Ramazan Güzeldir sanırım o sıralar televizyonda nadir izlediğim yayınlardan biridir. O süreçten borçlu ayrılııyorsunuz. Burada neyi hesaplayamadınız da işler sizi borca sokacak noktaya geldi?
Stopaj!!! Öyle bir kelime bulmuşlar ki duyduğumda kafamda hiçbir şey canlanmıyor, beynimde eşleştiği bir imaj yok. Büyük, metalik hidrolik sistemle çalışan bir makine ismi gibi, hiç vergi gibi değil. İçinde “stop” ve “aj” var. Ajlık nedir bilen insanlarız ama… Meğer böyle bir vergi varmış. Aramızda o sıralar vergi numarası olan bile yoktu, resmi makamların “siz bizden bir şey istemeyin yeter, gölge etmeyin başka ihsan istemez” dediği insanlardık, nerden bilelim?
Günün sonunda para kazanmasak da sektöre girdik diyorduk, borçlu çıktık.
Bir de Üsküdar’a Giderken var. İzleyici olarak benim içimde kalan dizilerden biridir. Ne güzel izliyordum ki birden final yaptı. Neden bu kadar kısa sürdü?
Kısa sürmedi bence uzun bile sürdü. Kanal D, 13 bölüm yayınladı Üsküdar’a Giderken’i. Şu an 13 dakika yayınlayacak kanal yok.
Dizi ve filmlerdeki karakterlerin isimlerini sizde emeği olan kişilerden seçmişsiniz. Bunun sebebi nedir? Ustalara birer saygı mı?
Aksine, huzurlarını bozuyorum. Eşi dostu akrabası diline doluyor onları hoşuma gidiyor. Genel de ismini işlerimde görmek istemiyor insanlar, pek kahramanca roller yazmadığımdan olsa gerek.
Çalgı Çengi benim için yine özel filmlerdendir. Her seferinde eğlenirim filmi izlerken. Hatta keyfim kaçtıkça izlediğim filmlerdendir diyebilirim. Hem düşük bütçeyle çekilmesi hem de zamanın bu kadar kısıtlı olmasına rağmen çok iyi bir film olmuş. Peki neden sinemada karşılık bulamadı? Reklamdan dolayı mı yoksa başka bir sebebi var mı?
Başrol oyuncuları, senaristi, yönetmeni hepsi bilinmedik isimlerdi. Haliyle dağıtım şirketi çok düşük kopya sayısı verdi. Ben o şartlara göre yaptığımız gişeyi iyi buluyorum. Şimdiki vizyon takvimi sıkışıklığında yarısını bile yapmak imkansız. Gittikçe ağırlaşıyor şartlar.
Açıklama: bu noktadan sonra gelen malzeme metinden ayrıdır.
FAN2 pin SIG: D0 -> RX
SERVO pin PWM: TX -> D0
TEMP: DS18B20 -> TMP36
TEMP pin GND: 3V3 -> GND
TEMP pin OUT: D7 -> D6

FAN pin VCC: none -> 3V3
Üsküdar’a Giderken’den bahsetmiştik ancak İşler Güçler ve Kardeş Payı izleyicisinde hep bir dizi yarım kalmış hissiyatı var. Peki bu diziler zaten bu kadar mı olacaktı yoksa gerçekten yarım mı kaldı?
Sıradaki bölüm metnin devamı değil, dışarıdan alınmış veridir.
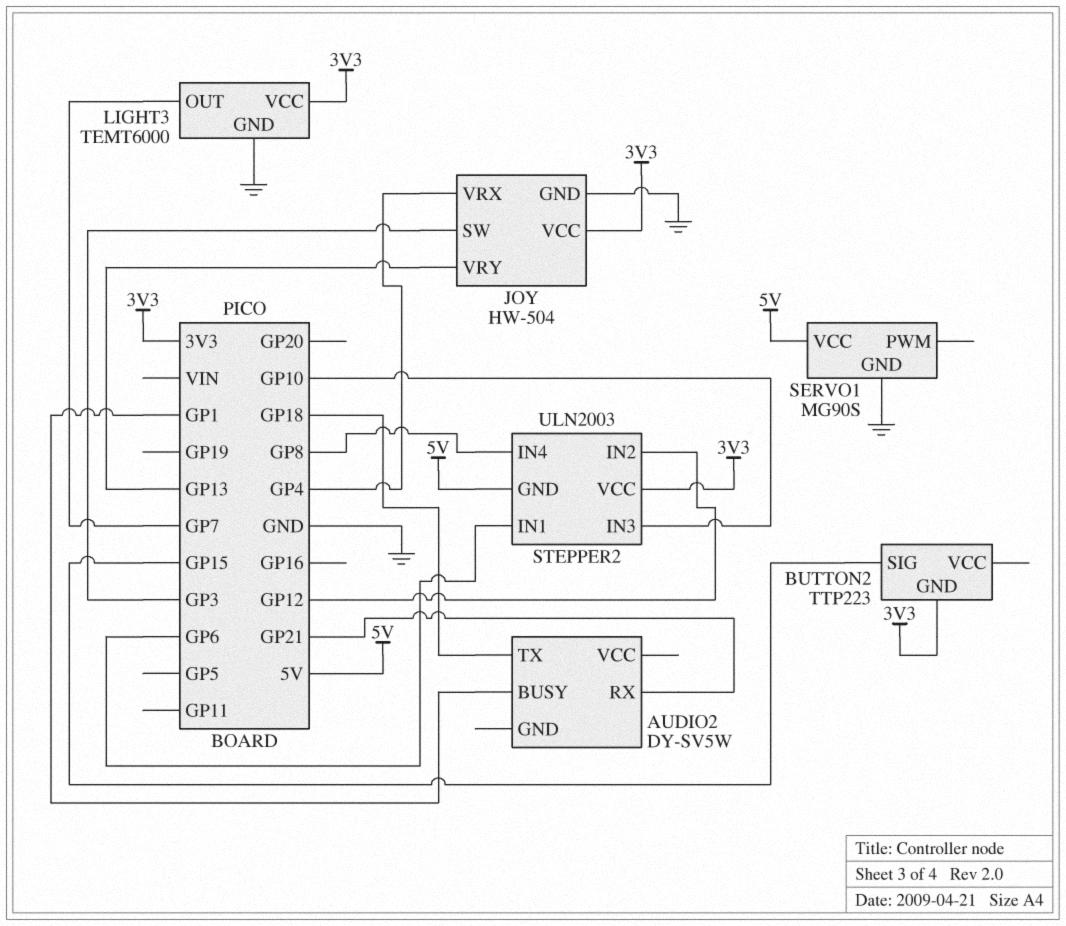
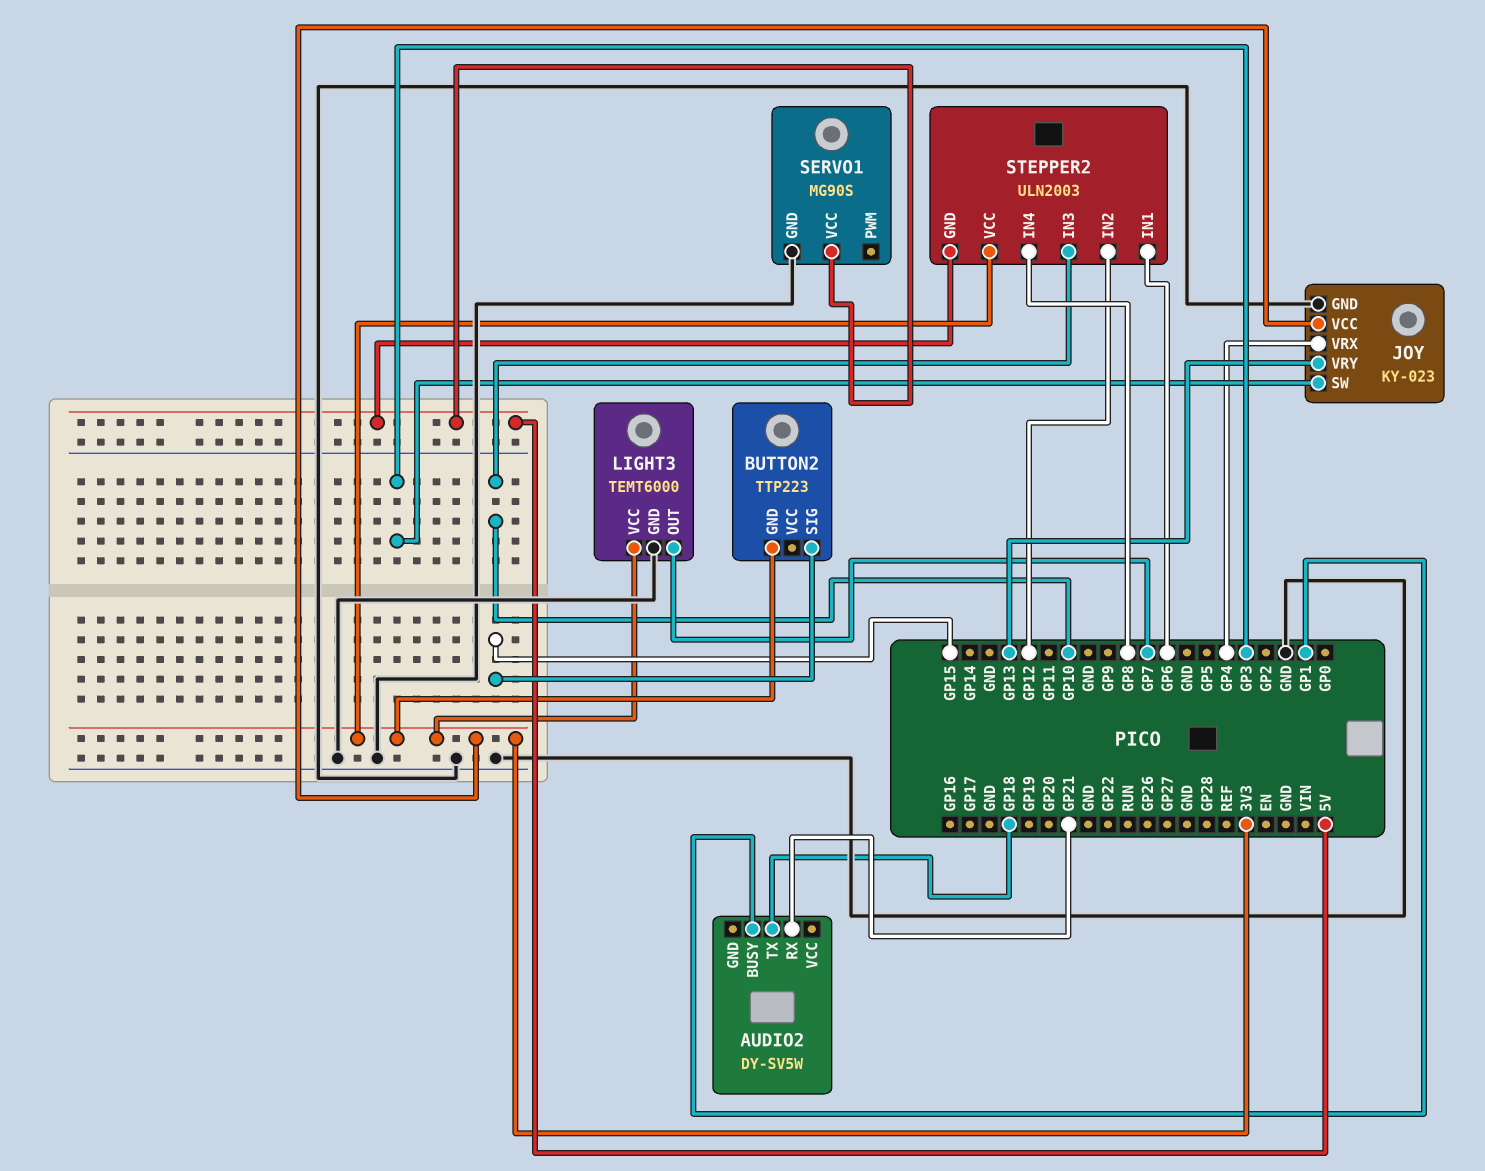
JOY: HW-504 -> KY-023

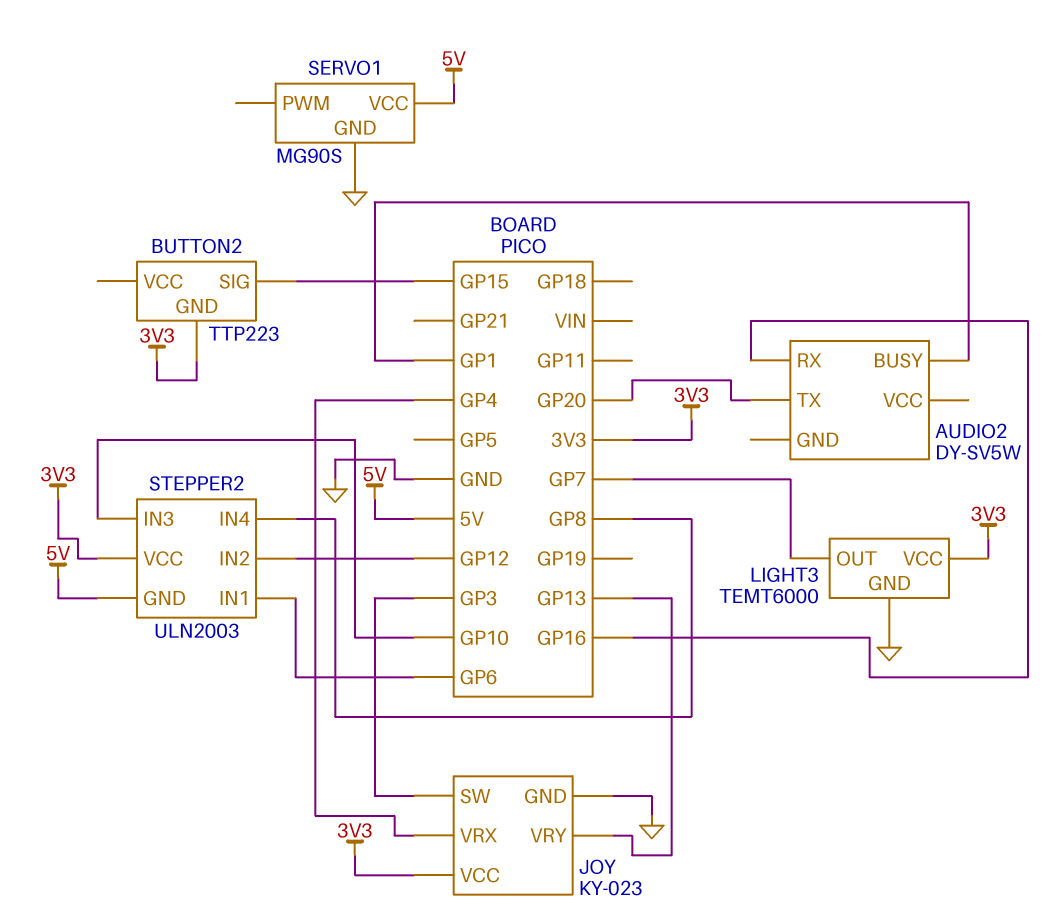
AUDIO2 pin RX: GP21 -> GP16
AUDIO2 pin TX: GP18 -> GP20

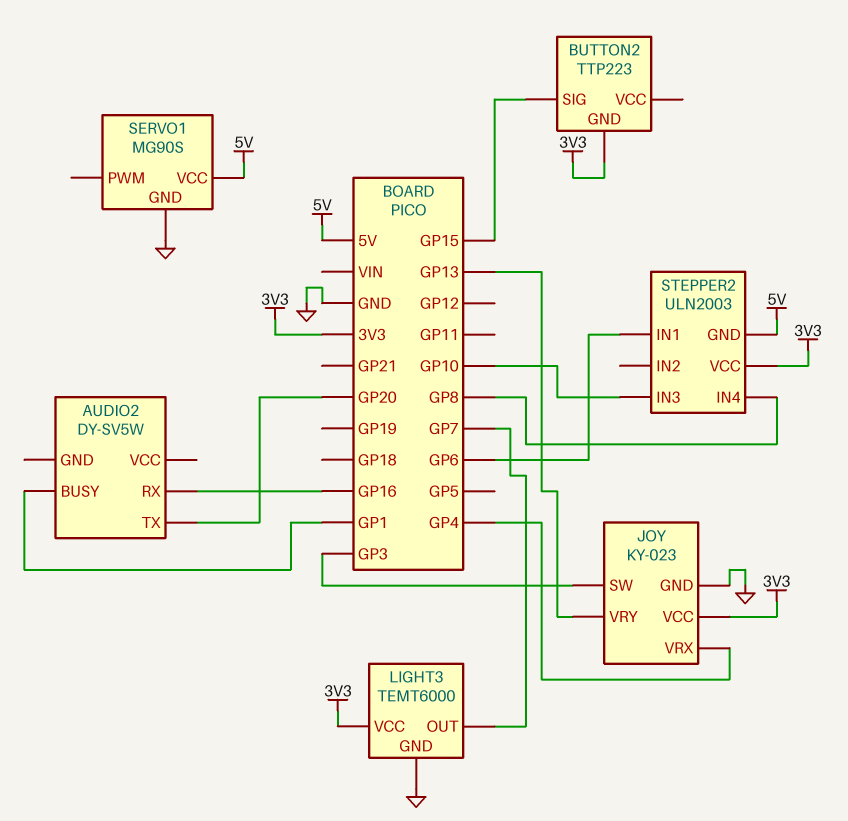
STEPPER2 pin IN2: GP12 -> none

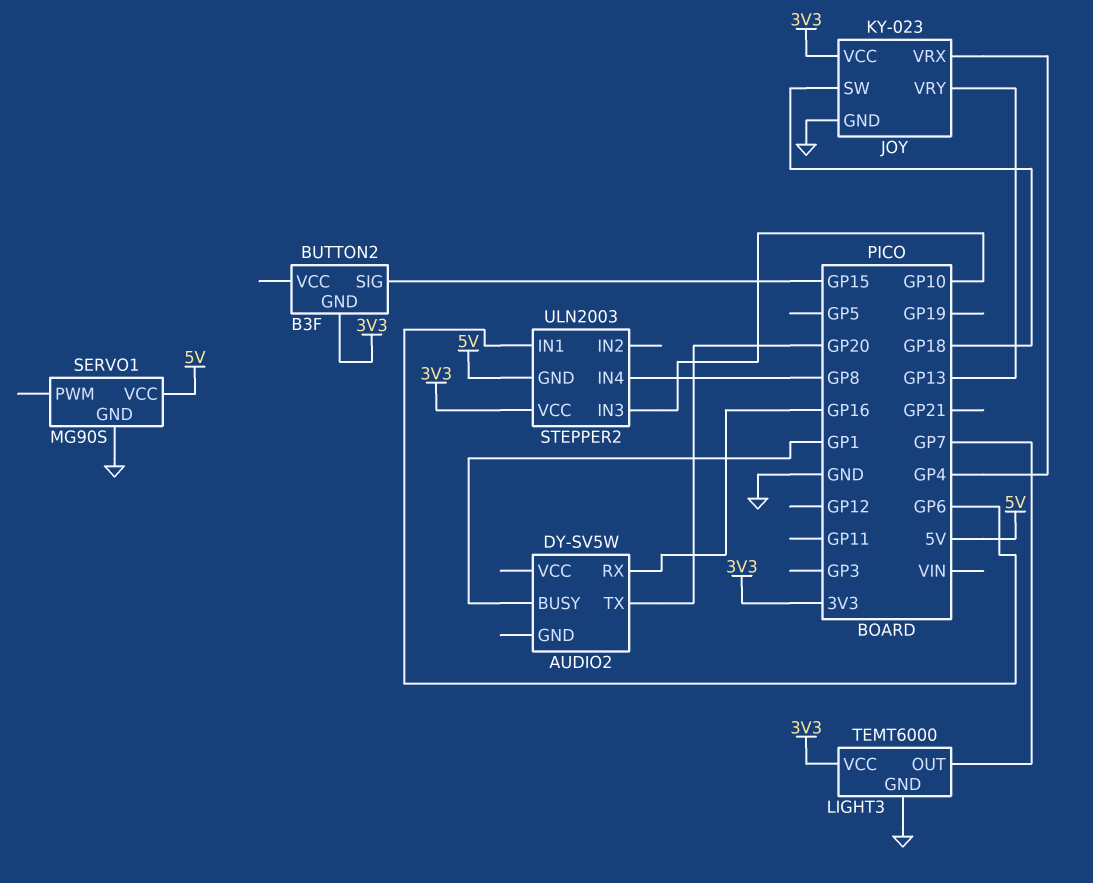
BUTTON2: TTP223 -> B3F
JOY pin SW: GP3 -> GP18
İşler Güçler planladığımızdan uzun sürdü. Hikaye bitti ama kanal istiyor diye biraz daha devam etmek zorunda kalmıştık. Kardeş Payı, 3 sezon planlanmıştı, ikinci sezonda kanalın bizi PT1’de yayınlamaya başlaması dizinin dinamiklerini bozdu. PT1’e uygun bir dizi değildik, aramızda o yayın kuşağına iş yapmış kimse de yoktu bocaladık. PT2’ye geçmek için ısrarcı olduk, kanal o kuşakta maliyeti çıkartamayacağını söyleyince orta yolu bulup çok şükür erken final yaptık. Kardeş Payı yarım kaldı ama öyle devam etmektense yarım kalması daha iyiydi.
Yakın gelecekte sizden bir film ya da dizi izleyebilecek miyiz? Yahut bir kitap daha gelecek mi?
Bu sene iki film yapma heyecanındayım. Birisi ilk romanım Mahalleden Arkadaşlar’ın filmi, diğeri Baba Parası isminde sert bir komedi. İki film de önceki filmografinin oldukça dışında, o nedenle de ayrı heyecanlıyım. Dizi için çalışmalar sürüyor ama sanırım artık TV yerine Netflix gibi dijital mecralarda olacak. Kitabın bahsi için bile daha çok erken.
Son olarak okurlarınıza söylemek istediğiniz bir şeyler var mı?
Teşekkür ederim, siz de kitap çıkartın ben de ilk baskıyı daha çıkmadan alıcam.